Uma lâmpada de esperança no escuro da impunidade. A Polícia Civil do Amazonas (PC-AM) prendeu um homem condenado a 13 anos e três meses de prisão em regime fechado por crimes de estupro de vulnerável. Os abusos ocorreram entre 2010 e 2014, começando quando a vítima tinha apenas 5 anos de idade.
De acordo com a delegada Mayara Magna, o criminoso era uma pessoa próxima da família da criança, que tentou relatar os abusos para seus pais na época. Mesmo em uma situação tão vulnerável, a vítima foi levada para a casa do abusador após um pedido da mãe à criança, que estava cuidando de um companheiro embriagado.
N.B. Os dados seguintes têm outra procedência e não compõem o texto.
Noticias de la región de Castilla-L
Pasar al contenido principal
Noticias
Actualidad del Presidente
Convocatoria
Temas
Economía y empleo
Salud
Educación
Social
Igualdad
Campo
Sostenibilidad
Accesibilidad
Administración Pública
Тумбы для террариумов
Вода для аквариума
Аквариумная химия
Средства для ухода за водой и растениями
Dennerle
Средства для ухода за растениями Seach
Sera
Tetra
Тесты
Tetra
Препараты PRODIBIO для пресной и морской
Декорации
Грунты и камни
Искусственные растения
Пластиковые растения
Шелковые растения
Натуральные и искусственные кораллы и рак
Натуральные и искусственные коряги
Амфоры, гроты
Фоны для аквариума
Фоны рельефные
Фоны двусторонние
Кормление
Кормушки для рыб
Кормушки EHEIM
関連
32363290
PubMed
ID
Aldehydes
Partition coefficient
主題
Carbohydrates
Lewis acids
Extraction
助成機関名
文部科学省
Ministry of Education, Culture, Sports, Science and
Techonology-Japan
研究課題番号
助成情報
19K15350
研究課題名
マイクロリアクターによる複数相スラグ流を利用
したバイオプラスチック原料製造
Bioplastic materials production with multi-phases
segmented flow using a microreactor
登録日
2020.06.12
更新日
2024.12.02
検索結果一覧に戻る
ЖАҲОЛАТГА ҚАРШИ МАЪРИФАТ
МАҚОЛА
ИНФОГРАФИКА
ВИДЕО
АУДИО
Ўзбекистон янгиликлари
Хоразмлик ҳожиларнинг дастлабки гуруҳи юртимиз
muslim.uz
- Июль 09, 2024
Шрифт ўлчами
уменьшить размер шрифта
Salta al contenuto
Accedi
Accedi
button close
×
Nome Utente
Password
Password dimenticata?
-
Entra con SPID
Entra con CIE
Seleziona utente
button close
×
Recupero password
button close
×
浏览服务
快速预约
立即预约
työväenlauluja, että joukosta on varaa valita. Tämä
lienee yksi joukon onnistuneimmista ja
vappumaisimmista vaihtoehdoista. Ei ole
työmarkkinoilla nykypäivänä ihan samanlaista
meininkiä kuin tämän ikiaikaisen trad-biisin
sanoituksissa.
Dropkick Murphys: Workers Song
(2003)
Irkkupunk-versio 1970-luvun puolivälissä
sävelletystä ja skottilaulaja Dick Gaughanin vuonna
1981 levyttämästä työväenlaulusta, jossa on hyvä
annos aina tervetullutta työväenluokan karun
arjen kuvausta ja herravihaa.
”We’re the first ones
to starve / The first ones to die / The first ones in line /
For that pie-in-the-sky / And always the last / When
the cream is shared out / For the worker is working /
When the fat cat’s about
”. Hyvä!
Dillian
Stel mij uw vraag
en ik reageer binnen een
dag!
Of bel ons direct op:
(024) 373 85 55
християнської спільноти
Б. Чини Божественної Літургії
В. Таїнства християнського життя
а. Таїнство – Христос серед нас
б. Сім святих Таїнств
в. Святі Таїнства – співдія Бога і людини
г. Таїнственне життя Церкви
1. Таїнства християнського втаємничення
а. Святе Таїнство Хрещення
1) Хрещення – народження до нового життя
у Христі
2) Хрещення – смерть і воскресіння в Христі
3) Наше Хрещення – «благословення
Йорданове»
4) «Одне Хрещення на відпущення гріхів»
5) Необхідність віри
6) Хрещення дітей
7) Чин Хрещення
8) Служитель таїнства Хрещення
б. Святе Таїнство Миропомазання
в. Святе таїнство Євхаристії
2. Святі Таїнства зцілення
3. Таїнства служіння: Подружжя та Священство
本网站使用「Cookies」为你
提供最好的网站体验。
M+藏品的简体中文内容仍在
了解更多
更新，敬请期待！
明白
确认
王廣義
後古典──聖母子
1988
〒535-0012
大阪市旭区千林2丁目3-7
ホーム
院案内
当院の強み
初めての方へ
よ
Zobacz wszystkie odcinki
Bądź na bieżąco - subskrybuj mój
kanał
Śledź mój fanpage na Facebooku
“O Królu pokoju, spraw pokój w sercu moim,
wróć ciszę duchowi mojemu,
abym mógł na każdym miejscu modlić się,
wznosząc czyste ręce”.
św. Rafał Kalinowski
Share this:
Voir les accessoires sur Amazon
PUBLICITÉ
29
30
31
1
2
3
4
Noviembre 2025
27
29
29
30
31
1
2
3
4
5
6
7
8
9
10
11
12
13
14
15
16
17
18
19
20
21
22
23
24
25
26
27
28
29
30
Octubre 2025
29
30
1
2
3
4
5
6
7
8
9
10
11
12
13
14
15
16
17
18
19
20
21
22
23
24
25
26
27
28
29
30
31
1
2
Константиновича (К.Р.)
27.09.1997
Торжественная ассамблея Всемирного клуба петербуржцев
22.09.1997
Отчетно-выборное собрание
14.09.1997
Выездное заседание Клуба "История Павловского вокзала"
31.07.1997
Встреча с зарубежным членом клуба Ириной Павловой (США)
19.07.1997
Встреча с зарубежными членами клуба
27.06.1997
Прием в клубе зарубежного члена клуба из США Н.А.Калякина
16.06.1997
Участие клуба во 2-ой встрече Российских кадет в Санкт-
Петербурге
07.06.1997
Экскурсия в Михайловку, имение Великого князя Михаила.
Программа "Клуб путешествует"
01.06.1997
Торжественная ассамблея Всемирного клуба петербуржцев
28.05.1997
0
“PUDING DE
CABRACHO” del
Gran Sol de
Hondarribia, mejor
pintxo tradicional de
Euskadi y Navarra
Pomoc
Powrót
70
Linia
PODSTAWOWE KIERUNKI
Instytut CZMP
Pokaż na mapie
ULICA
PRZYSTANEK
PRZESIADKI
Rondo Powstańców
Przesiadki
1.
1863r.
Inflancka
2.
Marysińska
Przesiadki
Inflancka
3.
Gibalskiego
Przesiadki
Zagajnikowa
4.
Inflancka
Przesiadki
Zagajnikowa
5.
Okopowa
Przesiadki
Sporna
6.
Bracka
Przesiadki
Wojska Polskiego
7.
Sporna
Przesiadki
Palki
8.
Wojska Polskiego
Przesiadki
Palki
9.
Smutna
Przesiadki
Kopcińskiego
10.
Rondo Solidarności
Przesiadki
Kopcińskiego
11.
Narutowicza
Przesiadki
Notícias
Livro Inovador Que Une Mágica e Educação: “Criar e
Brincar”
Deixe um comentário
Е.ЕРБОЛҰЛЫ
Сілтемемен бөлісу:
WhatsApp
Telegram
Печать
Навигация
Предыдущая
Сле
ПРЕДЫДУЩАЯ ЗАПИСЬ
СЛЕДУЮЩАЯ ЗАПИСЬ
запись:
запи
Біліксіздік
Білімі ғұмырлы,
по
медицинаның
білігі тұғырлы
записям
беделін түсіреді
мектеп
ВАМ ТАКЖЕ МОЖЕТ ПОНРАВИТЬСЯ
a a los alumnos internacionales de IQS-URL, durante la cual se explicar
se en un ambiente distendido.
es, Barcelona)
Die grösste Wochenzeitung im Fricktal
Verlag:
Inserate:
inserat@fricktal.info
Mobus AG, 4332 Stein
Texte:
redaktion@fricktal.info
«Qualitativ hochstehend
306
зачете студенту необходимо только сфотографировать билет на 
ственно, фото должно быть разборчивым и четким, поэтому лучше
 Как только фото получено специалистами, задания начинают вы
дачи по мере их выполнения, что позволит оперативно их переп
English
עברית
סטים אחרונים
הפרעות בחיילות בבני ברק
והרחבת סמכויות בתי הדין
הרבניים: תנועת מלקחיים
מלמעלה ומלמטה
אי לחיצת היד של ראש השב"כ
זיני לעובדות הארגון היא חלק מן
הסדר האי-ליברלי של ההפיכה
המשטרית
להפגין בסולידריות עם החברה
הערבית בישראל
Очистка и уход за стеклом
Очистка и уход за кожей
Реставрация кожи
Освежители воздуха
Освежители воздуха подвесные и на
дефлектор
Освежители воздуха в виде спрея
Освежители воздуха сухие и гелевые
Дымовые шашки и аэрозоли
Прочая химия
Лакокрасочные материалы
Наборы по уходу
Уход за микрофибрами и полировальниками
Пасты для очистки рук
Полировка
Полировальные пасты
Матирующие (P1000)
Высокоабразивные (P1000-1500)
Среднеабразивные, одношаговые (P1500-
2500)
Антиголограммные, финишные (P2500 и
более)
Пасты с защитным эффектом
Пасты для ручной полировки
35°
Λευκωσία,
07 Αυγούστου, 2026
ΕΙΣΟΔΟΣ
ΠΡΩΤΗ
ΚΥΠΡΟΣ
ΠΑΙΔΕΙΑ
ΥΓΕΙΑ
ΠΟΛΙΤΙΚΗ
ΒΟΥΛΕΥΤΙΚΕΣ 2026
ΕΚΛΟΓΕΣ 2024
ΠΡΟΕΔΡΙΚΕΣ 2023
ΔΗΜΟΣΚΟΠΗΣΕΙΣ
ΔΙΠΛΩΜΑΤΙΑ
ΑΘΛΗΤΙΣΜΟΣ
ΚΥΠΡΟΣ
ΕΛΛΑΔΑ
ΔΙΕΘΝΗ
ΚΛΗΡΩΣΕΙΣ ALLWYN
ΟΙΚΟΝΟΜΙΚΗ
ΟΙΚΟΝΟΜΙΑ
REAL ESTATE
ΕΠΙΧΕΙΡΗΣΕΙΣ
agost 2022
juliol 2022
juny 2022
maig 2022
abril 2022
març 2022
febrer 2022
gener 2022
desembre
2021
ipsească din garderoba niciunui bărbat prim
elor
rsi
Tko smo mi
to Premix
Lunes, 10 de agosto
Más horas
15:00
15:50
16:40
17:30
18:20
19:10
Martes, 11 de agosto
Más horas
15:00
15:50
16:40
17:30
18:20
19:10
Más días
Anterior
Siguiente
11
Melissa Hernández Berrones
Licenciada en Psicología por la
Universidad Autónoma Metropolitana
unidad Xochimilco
O infrator, então, desviou o caminho e consumou o ato de abuso, pedindo que a menina não falasse sobre o ocorrido.
Após anos de silêncio, a coragem da vítima prevaleceu. Em 2018, ela denunciou os abusos, relatando a dificuldade de lembrar quantas vezes foi vítima desse horror. A vital importância de dar voz às crianças é um passo essencial para quebrar o ciclo de violência. A jovem recebeu o suporte do Centro de Referência Especializado de Assistência Social (Creas) durante esse processo doloroso.
Agora, o autor dos crimes cumpre sua condenação sob a custódia da Justiça. Essa prisão é um lembrete potente de que a justiça ainda pode prevalecer, mas também um apelo à sociedade para que esta não se cale diante de abusos similares.
A prisão desse homem é um passo significativo na luta contra a impunidade e a proteção dos direitos das crianças. A sociedade deve se unir para garantir que tais crimes não fiquem sem resposta e que a voz das vítimas seja sempre ouvida. O compromisso coletivo de proteger nossas crianças é inegociável e deve estar no centro de nossas ações.